→ **Instructions to follow**
Output only the lines of the entries that follow, starting at the one with "THE ONE INTO 2 PROJECT" and running down to the one with "SLEIGH RIDE REVIEWS", both included and unchanged.

Stored data entries:
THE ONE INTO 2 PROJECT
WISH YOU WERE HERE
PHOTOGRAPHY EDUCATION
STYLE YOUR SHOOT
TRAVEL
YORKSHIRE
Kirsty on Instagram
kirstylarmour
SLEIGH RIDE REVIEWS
* * *
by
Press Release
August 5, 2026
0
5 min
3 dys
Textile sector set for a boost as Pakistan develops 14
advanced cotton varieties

→ **Response area**
THE ONE INTO 2 PROJECT
WISH YOU WERE HERE
PHOTOGRAPHY EDUCATION
STYLE YOUR SHOOT
TRAVEL
YORKSHIRE
Kirsty on Instagram
kirstylarmour
SLEIGH RIDE REVIEWS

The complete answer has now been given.